[[ PROVIDED RECORDS open ]]

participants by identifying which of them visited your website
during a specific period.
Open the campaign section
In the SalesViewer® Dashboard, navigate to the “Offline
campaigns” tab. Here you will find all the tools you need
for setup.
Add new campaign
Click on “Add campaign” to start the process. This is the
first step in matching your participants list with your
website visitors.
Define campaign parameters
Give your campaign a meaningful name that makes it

[[ PROVIDED RECORDS closed ]]

DIRECTIONS FOR THIS TASK =>
Can you reproduce all the material exactly?

WRITTEN RESPONSE =>
participants by identifying which of them visited your website
during a specific period.
Open the campaign section
In the SalesViewer® Dashboard, navigate to the “Offline
campaigns” tab. Here you will find all the tools you need
for setup.
Add new campaign
Click on “Add campaign” to start the process. This is the
first step in matching your participants list with your
website visitors.
Define campaign parameters
Give your campaign a meaningful name that makes it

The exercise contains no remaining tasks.